Руководитель прославленного берлинского театра "Шаубюне" на вверенной ему сцене Чехова не ставил. То ли потому, что чеховские пьесы в Германии идут едва ли не чаще, чем в России. То ли он решил подбираться окольными путями: несколько лет назад Остермайер ставил "Чайку" с голландскими артистами (без особого успеха), теперь — с французскими. Новый Чехов вышел у Остермайера трезвым, суховатым и лишенным каких-либо иллюзий. При этом немецкий мастер обошелся без какого-то внятного радикализма. Да, он редуцировал количество действующих лиц, вычеркнув Шамраева и Полину Андреевну и тем самым будто размыв всю семейную мысль пьесы. Да, он стер приметы времени, вместе с постоянным соавтором художником Яном Паппельбаумом поместив персонажей в громадный серый павильон и оставив им минимум необходимого реквизита. Да, омолодил доктора Дорна, приблизив его к возрасту доктора Чехова, а Тригорина, наоборот, состарил, приведя возраст в соответствие с усталостью и пресыщенностью писателя. Но каких-то очевидных инъекций внешней актуализации решил избежать, хотя и впрыснул в пространство "Чайки" одно сильнодействующее средство — лишенное надежды, депрессивное ожидание смерти.
Песня "Rock`n`Roll Suicide" Дэвида Боуи, звучащая в спектакле, словно играет роль того самого пресловутого чеховского ружья, которое рано или поздно должно выстрелить. Кровь тоже появляется в спектакле, и довольно рано — задолго до финального самоубийства и даже до попытки его. Пьеса Треплева решена Остермайером не как домашний выкрик авангардиста, эстетический эксперимент, а как высказывание в духе ритуального жертвоприношения — над читающей монолог Ниной Заречной, платье которой служит экраном для видеопроекции, поднимают козла — не живого, конечно, но кровавого цвета жидкость из него льется-таки, заливая торс Треплева. Скорее архаичные, чем новые, формы занимают его — и слова о современном театре Треплев произносит у микрофона на авансцене, общаясь напрямую со зрительным залом, словно советуясь: сам он ни в чем не уверен.
Обречены у Остермайера, впрочем, оказываются не только герои, но и само искусство. "Чайка" начинается с того, что безымянная молодая женщина берет в руки длинную кисть и, окуная ее в черную краску, начинает что-то писать на задней стене. Пока играется пьеса, черно-белый пейзаж какой-то горной местности становится все более детальным и искусным — художница добавляет все новые и новые детали и полутона. Казалось бы, события идут к развязке, а картина делается все краше. Но в финале бесстрастными движениями все та же художница закрашивает свою работу ровным слоем черной краски, так что на месте картины остается всего лишь подтекающий снизу черный прямоугольник.

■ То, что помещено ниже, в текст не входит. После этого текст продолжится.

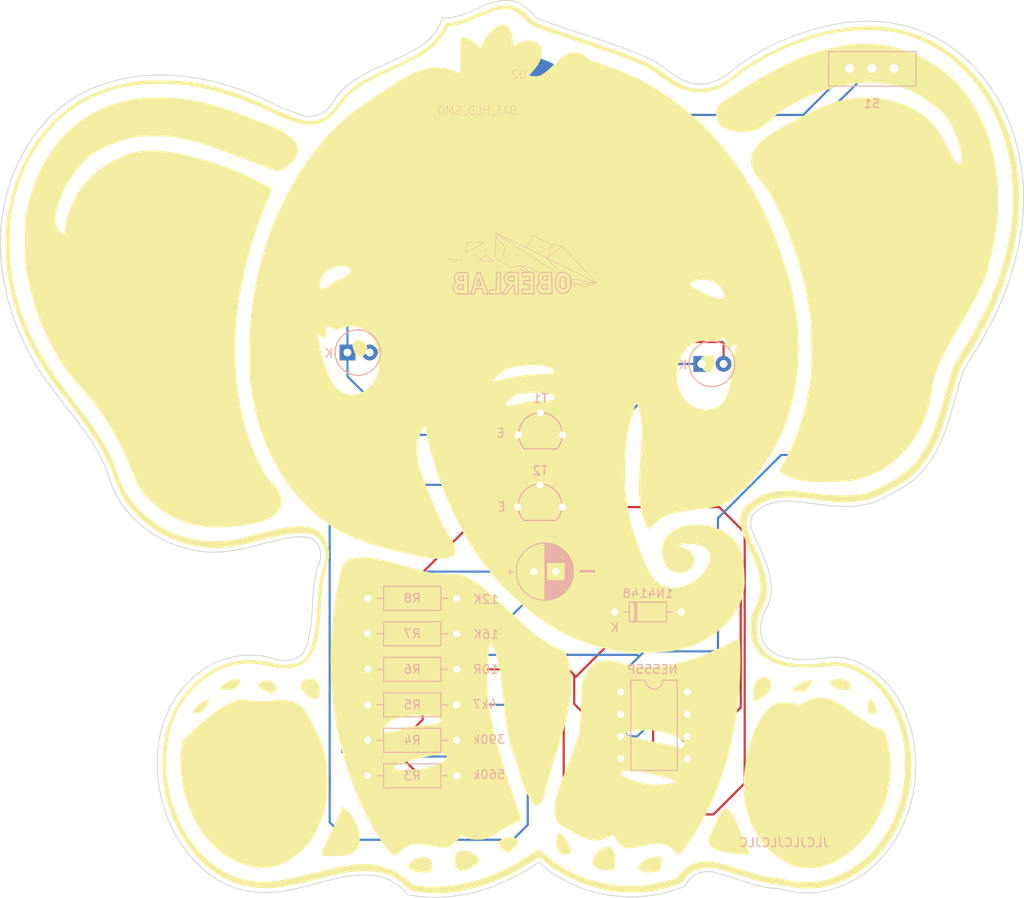
<source format=kicad_pcb>
(kicad_pcb
	(version 20241229)
	(generator "pcbnew")
	(generator_version "9.0")
	(general
		(thickness 1.6)
		(legacy_teardrops no)
	)
	(paper "A4")
	(layers
		(0 "F.Cu" signal)
		(2 "B.Cu" signal)
		(9 "F.Adhes" user "F.Adhesive")
		(11 "B.Adhes" user "B.Adhesive")
		(13 "F.Paste" user)
		(15 "B.Paste" user)
		(5 "F.SilkS" user "F.Silkscreen")
		(7 "B.SilkS" user "B.Silkscreen")
		(1 "F.Mask" user)
		(3 "B.Mask" user)
		(17 "Dwgs.User" user "User.Drawings")
		(19 "Cmts.User" user "User.Comments")
		(21 "Eco1.User" user "User.Eco1")
		(23 "Eco2.User" user "User.Eco2")
		(25 "Edge.Cuts" user)
		(27 "Margin" user)
		(31 "F.CrtYd" user "F.Courtyard")
		(29 "B.CrtYd" user "B.Courtyard")
		(35 "F.Fab" user)
		(33 "B.Fab" user)
	)
	(setup
		(pad_to_mask_clearance 0.2)
		(allow_soldermask_bridges_in_footprints no)
		(tenting front back)
		(pcbplotparams
			(layerselection 0x00000000_00000000_55555555_575555ff)
			(plot_on_all_layers_selection 0x00000000_00000000_00000000_00000000)
			(disableapertmacros no)
			(usegerberextensions no)
			(usegerberattributes yes)
			(usegerberadvancedattributes yes)
			(creategerberjobfile yes)
			(dashed_line_dash_ratio 12.000000)
			(dashed_line_gap_ratio 3.000000)
			(svgprecision 4)
			(plotframeref no)
			(mode 1)
			(useauxorigin no)
			(hpglpennumber 1)
			(hpglpenspeed 20)
			(hpglpendiameter 15.000000)
			(pdf_front_fp_property_popups yes)
			(pdf_back_fp_property_popups yes)
			(pdf_metadata yes)
			(pdf_single_document no)
			(dxfpolygonmode yes)
			(dxfimperialunits yes)
			(dxfusepcbnewfont yes)
			(psnegative no)
			(psa4output no)
			(plot_black_and_white yes)
			(sketchpadsonfab no)
			(plotpadnumbers no)
			(hidednponfab no)
			(sketchdnponfab yes)
			(crossoutdnponfab yes)
			(subtractmaskfromsilk no)
			(outputformat 1)
			(mirror no)
			(drillshape 0)
			(scaleselection 1)
			(outputdirectory "gerbers/")
		)
	)
	(net 0 "")
	(net 1 "Net-(D1-K)")
	(net 2 "Net-(D3-K)")
	(net 3 "Net-(D1-A)")
	(net 4 "Net-(D3-A)")
	(net 5 "Net-(Q1-C)")
	(net 6 "Net-(Q1-B)")
	(net 7 "Net-(Q2-C)")
	(net 8 "Net-(S1-E)")
	(net 9 "Net-(S1-A-Pad1)")
	(net 10 "unconnected-(S1-A-Pad3)")
	(net 11 "unconnected-(U1-CV-Pad5)")
	(net 12 "unconnected-(U1-Q-Pad3)")
	(footprint "!Goody:LED_D3.0mm" (layer "F.Cu") (at 150.1 85.2))
	(footprint "!Goody:ob-logo_B.SilkS" (layer "F.Cu") (at 135 91.15))
	(footprint "!Goody:TO-92L_Wide" (layer "F.Cu") (at 129.16 101.54))
	(footprint "!Goody:TO-92L_Wide" (layer "F.Cu") (at 129.2 93.3))
	(footprint "!Goody:LED_D3.0mm" (layer "F.Cu") (at 109.725 83.9))
	(footprint "LOGO" (layer "F.Cu") (at 128.5 94.9))
	(footprint "LOGO" (layer "F.Cu") (at 129.2 93.3))
	(footprint "LOGO" (layer "F.Cu") (at 129.2 93.3))
	(footprint "LOGO" (layer "F.Cu") (at 129.2 93.3))
	(footprint "LOGO" (layer "F.Cu") (at 129.2 93.3))
	(footprint "LOGO" (layer "F.Cu") (at 129.2 93.3))
	(footprint "Resistor_THT:R_Axial_DIN0207_L6.3mm_D2.5mm_P10.16mm_Horizontal" (layer "B.Cu") (at 112.04 128.15))
	(footprint "Resistor_THT:R_Axial_DIN0207_L6.3mm_D2.5mm_P10.16mm_Horizontal" (layer "B.Cu") (at 112.04 120.05))
	(footprint "Resistor_THT:R_Axial_DIN0207_L6.3mm_D2.5mm_P10.16mm_Horizontal" (layer "B.Cu") (at 112.04 116))
	(footprint "LOGO" (layer "B.Cu") (at 135 92.557615 180))
	(footprint "Resistor_THT:R_Axial_DIN0207_L6.3mm_D2.5mm_P10.16mm_Horizontal" (layer "B.Cu") (at 112.04 111.95))
	(footprint "Resistor_THT:R_Axial_DIN0207_L6.3mm_D2.5mm_P10.16mm_Horizontal" (layer "B.Cu") (at 112.04 124.1))
	(footprint "!Goody:1N4147_P7.62mm_Horizontal" (layer "B.Cu") (at 140.2 113.5))
	(footprint "Resistor_THT:R_Axial_DIN0207_L6.3mm_D2.5mm_P10.16mm_Horizontal" (layer "B.Cu") (at 112.04 132.2))
	(footprint "!Goody:C_Radial_D6.3mm_P2.50mm" (layer "B.Cu") (at 131 108.9))
	(footprint "!Goody:Micro_SchalterKHF" (layer "B.Cu") (at 167.02 51.5))
	(footprint "Package_DIP:DIP-8_W7.62mm"
		(layer "B.Cu")
		(uuid "a206e205-e579-44d1-a92c-f7af3174bdb7")
		(at 148.52 122.62 180)
		(descr "8-lead though-hole mounted DIP package, row spacing 7.62mm (300 mils)")
		(tags "THT DIP DIL PDIP 2.54mm 7.62mm 300mil")
		(property "Reference" "U1"
			(at 3.81 2.33 0)
			(layer "B.SilkS")
			(hide yes)
			(uuid "02191f2b-54e2-417a-8dc3-0372379cfc66")
			(effects
				(font
					(size 1 1)
					(thickness 0.15)
				)
				(justify mirror)
			)
		)
		(property "Value" "NE555P"
			(at 4.01 2.56 0)
			(layer "B.SilkS")
			(uuid "12f750e7-f108-4f52-9423-60f529f8fce8")
			(effects
				(font
					(size 1 1)
					(thickness 0.15)
				)
				(justify mirror)
			)
		)
		(property "Datasheet" "http://www.ti.com/lit/ds/symlink/ne555.pdf"
			(at 0 0 0)
			(layer "B.Fab")
			(hide yes)
			(uuid "9073cc95-d2e4-41cc-ac6c-94656455694f")
			(effects
				(font
					(size 1.27 1.27)
					(thickness 0.15)
				)
				(justify mirror)
			)
		)
		(property "Description" ""
			(at 0 0 0)
			(layer "B.Fab")
			(hide yes)
			(uuid "e085890b-ddfa-4e88-b578-09a0d1f603a7")
			(effects
				(font
					(size 1.27 1.27)
					(thickness 0.15)
				)
				(justify mirror)
			)
		)
		(property ki_fp_filters "DIP*W7.62mm*")
		(path "/00000000-0000-0000-0000-000064f9f70a")
		(sheetname "/")
		(attr through_hole)
		(fp_line
			(start 6.46 1.33)
			(end 4.81 1.33)
			(stroke
				(width 0.12)
				(type solid)
			)
			(layer "B.SilkS")
			(uuid "14efda14-e7c7-4ce5-8c29-0f3bda012868")
		)
		(fp_line
			(start 6.46 -8.95)
			(end 6.46 1.33)
			(stroke
				(width 0.12)
				(type solid)
			)
			(layer "B.SilkS")
			(uuid "96ad3ad0-b812-4ee6-a4ea-6de853d94954")
		)
		(fp_line
			(start 2.81 1.33)
			(end 1.16 1.33)
			(stroke
				(width 0.12)
				(type solid)
			)
			(layer "B.SilkS")
			(uuid "b1eb633e-cb65-4ac1-bbe7-c6f15340c5d0")
		)
		(fp_line
			(start 1.16 1.33)
			(end 1.16 -8.95)
			(stroke
				(width 0.12)
				(type solid)
			)
			(layer "B.SilkS")
			(uuid "343e5feb-154c-4889-b661-31ed109442
... [166648 chars truncated]
</source>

И это только кажется, что выживут такие, как Аркадина или Тригорин. Известная французская актриса Валери Древиль (в России она прославилась своей работой с Анатолием Васильевым) играет Аркадину насмерть изъеденной фальшью лицедейкой — глаза ее спрятаны за дымчатыми очками, а все реакции продуманы и преувеличены: выпавшему номеру лото она радуется так, как будто получила еще одну главную роль. Когда наступит финал, она станет преувеличенно заливисто смеяться — так, что в этом смехе послышится нечто уходящее по ту сторону жизни, тем более что единственный оставшийся на сцене фонарь будет светить уже совсем инфернально — и все выжившие герои пьесы начнут казаться лишь тенями.